**Job:**
Copy each entry below exactly. No images.

[Transcribed page contents]
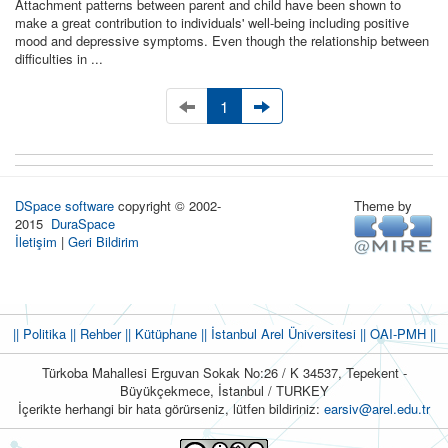
Attachment patterns between parent and child have been shown to
make a great contribution to individuals' well-being including positive
mood and depressive symptoms. Even though the relationship between
difficulties in ...
1
DSpace software
copyright © 2002-
Theme by
2015
DuraSpace
İletişim
|
Geri Bildirim
|| Politika
|| Rehber
|| Kütüphane
|| İstanbul Arel Üniversitesi ||
OAI-PMH ||
Türkoba Mahallesi Erguvan Sokak No:26 / K 34537, Tepekent -
Büyükçekmece, İstanbul / TURKEY
İçerikte herhangi bir hata görürseniz, lütfen bildiriniz:
earsiv@arel.edu.tr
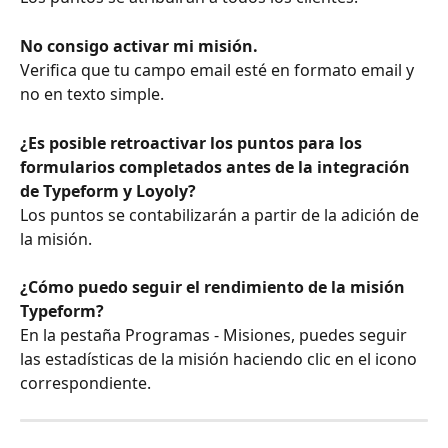
No consigo activar mi misión.
Verifica que tu campo email esté en formato email y 
no en texto simple.
¿Es posible retroactivar los puntos para los 
formularios completados antes de la integración 
de Typeform y Loyoly?
Los puntos se contabilizarán a partir de la adición de 
la misión.
¿Cómo puedo seguir el rendimiento de la misión 
Typeform?
En la pestaña Programas - Misiones, puedes seguir 
las estadísticas de la misión haciendo clic en el icono 
correspondiente.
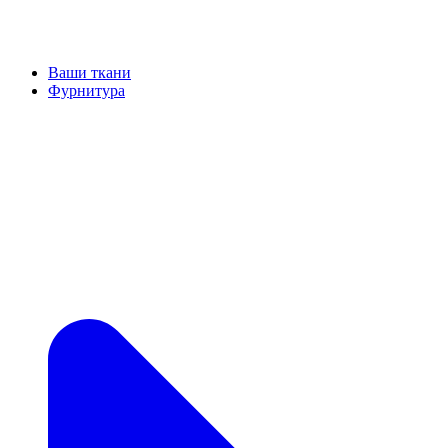
Ваши ткани
Фурнитура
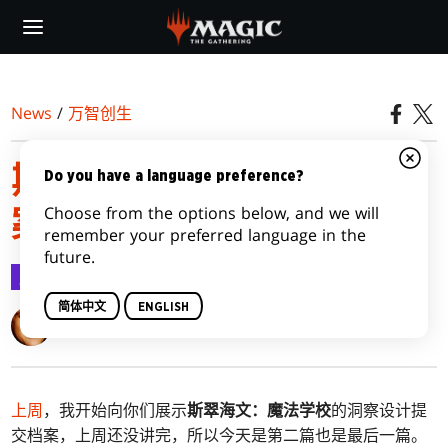
Skip
to
main
content
News
/
万智创生
斯翠海文洞察设计提交档
Do you have a language preference?
Choose from the options below, and we will
案，第二部
remember your preferred language in the
future.
万智创生
2021-04-26
简体中文
ENGLISH
Mark Rosewater
上周
，我开始向你们展示
斯翠海文：魔法学校
的洞察设计提
交档案，上周还没讲完，所以今天是第二篇也是最后一篇。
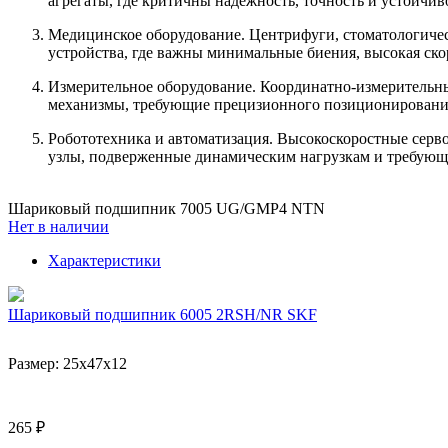
агрегаты, где критичны надёжность, точность и устойчив
Медицинское оборудование. Центрифуги, стоматологиче
устройства, где важны минимальные биения, высокая ско
Измерительное оборудование. Координатно‑измерительн
механизмы, требующие прецизионного позиционирования
Робототехника и автоматизация. Высокоскоростные сер
узлы, подверженные динамическим нагрузкам и требующ
Шариковый подшипник 7005 UG/GMP4 NTN
Нет в наличии
Характеристики
Шариковый подшипник 6005 2RSH/NR SKF
Размер:
25x47x12
265 ₽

**Answer to this exercise:**
Attachment patterns between parent and child have been shown to
make a great contribution to individuals' well-being including positive
mood and depressive symptoms. Even though the relationship between
difficulties in ...
1
DSpace software
copyright © 2002-
Theme by
2015
DuraSpace
İletişim
|
Geri Bildirim
|| Politika
|| Rehber
|| Kütüphane
|| İstanbul Arel Üniversitesi ||
OAI-PMH ||
Türkoba Mahallesi Erguvan Sokak No:26 / K 34537, Tepekent -
Büyükçekmece, İstanbul / TURKEY
İçerikte herhangi bir hata görürseniz, lütfen bildiriniz:
earsiv@arel.edu.tr
No consigo activar mi misión.
Verifica que tu campo email esté en formato email y 
no en texto simple.
¿Es posible retroactivar los puntos para los 
formularios completados antes de la integración 
de Typeform y Loyoly?
Los puntos se contabilizarán a partir de la adición de 
la misión.
¿Cómo puedo seguir el rendimiento de la misión 
Typeform?
En la pestaña Programas - Misiones, puedes seguir 
las estadísticas de la misión haciendo clic en el icono 
correspondiente.
Ваши ткани
Фурнитура
Skip
to
main
content
News
/
万智创生
斯翠海文洞察设计提交档
Do you have a language preference?
Choose from the options below, and we will
案，第二部
remember your preferred language in the
future.
万智创生
2021-04-26
简体中文
ENGLISH
Mark Rosewater
上周
，我开始向你们展示
斯翠海文：魔法学校
的洞察设计提
交档案，上周还没讲完，所以今天是第二篇也是最后一篇。
агрегаты, где критичны надёжность, точность и устойчив
Медицинское оборудование. Центрифуги, стоматологиче
устройства, где важны минимальные биения, высокая ско
Измерительное оборудование. Координатно‑измерительн
механизмы, требующие прецизионного позиционирования
Робототехника и автоматизация. Высокоскоростные сер
узлы, подверженные динамическим нагрузкам и требующ
Шариковый подшипник 7005 UG/GMP4 NTN
Нет в наличии
Характеристики
Шариковый подшипник 6005 2RSH/NR SKF
Размер:
25x47x12
265 ₽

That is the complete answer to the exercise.